WHAT THE TASK ASKS: Reproduce the data below line by line, from its first line to the line with "to adopt Drupal", both included, and nothing past that point.

Transcribed page contents:
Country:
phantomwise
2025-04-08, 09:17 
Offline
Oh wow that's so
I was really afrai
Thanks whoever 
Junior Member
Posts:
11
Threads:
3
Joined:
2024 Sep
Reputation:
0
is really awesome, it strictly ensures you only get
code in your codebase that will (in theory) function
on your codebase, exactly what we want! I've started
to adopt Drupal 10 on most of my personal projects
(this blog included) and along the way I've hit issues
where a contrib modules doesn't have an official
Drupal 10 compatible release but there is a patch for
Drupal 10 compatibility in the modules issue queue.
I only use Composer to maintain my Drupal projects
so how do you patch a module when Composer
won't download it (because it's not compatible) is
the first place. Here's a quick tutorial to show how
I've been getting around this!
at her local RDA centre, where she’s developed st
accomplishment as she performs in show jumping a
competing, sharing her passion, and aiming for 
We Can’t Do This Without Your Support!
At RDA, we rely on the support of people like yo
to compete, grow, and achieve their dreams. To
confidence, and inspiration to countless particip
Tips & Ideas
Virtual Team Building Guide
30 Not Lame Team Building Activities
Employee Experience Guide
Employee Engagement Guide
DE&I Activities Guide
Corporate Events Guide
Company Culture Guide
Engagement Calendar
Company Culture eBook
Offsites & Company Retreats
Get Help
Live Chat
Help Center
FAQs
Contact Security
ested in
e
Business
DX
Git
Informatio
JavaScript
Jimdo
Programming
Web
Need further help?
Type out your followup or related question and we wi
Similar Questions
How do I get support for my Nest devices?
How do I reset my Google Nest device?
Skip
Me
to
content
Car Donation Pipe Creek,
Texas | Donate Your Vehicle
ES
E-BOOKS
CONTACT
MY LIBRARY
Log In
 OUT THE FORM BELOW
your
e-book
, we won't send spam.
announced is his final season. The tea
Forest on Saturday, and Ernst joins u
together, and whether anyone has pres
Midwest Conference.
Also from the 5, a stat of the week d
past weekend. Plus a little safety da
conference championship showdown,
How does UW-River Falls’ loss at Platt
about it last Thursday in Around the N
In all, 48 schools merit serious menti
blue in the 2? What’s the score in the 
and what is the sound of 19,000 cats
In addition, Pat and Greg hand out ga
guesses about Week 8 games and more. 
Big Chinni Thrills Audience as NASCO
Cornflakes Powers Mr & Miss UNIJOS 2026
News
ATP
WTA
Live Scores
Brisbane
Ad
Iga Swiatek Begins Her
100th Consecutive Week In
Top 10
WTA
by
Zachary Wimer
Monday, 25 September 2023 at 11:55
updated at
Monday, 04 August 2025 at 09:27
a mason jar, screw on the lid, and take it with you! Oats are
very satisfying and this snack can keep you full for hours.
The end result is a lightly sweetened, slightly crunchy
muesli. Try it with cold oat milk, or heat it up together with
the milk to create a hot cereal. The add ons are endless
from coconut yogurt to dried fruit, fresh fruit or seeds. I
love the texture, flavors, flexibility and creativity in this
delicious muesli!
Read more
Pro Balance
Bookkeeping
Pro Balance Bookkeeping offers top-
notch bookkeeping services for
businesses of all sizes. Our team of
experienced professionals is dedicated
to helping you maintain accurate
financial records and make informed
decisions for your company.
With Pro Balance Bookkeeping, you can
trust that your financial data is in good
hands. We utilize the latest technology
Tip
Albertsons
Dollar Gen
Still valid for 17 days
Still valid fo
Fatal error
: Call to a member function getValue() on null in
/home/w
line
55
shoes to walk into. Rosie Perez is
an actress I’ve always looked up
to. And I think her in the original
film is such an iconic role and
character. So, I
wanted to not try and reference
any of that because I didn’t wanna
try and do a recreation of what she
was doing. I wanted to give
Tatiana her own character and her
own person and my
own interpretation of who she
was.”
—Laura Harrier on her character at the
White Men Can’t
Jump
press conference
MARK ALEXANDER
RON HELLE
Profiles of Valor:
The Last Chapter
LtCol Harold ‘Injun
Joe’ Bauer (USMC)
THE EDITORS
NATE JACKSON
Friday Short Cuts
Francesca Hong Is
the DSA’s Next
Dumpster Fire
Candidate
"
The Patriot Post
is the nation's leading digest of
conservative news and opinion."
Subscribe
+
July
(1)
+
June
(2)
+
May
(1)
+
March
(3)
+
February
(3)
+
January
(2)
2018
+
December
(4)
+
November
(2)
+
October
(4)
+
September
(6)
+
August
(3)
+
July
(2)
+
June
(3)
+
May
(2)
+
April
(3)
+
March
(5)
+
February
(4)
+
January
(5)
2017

SOLUTION TO THIS TASK:
Country:
phantomwise
2025-04-08, 09:17 
Offline
Oh wow that's so
I was really afrai
Thanks whoever 
Junior Member
Posts:
11
Threads:
3
Joined:
2024 Sep
Reputation:
0
is really awesome, it strictly ensures you only get
code in your codebase that will (in theory) function
on your codebase, exactly what we want! I've started
to adopt Drupal 10 on most of my personal projects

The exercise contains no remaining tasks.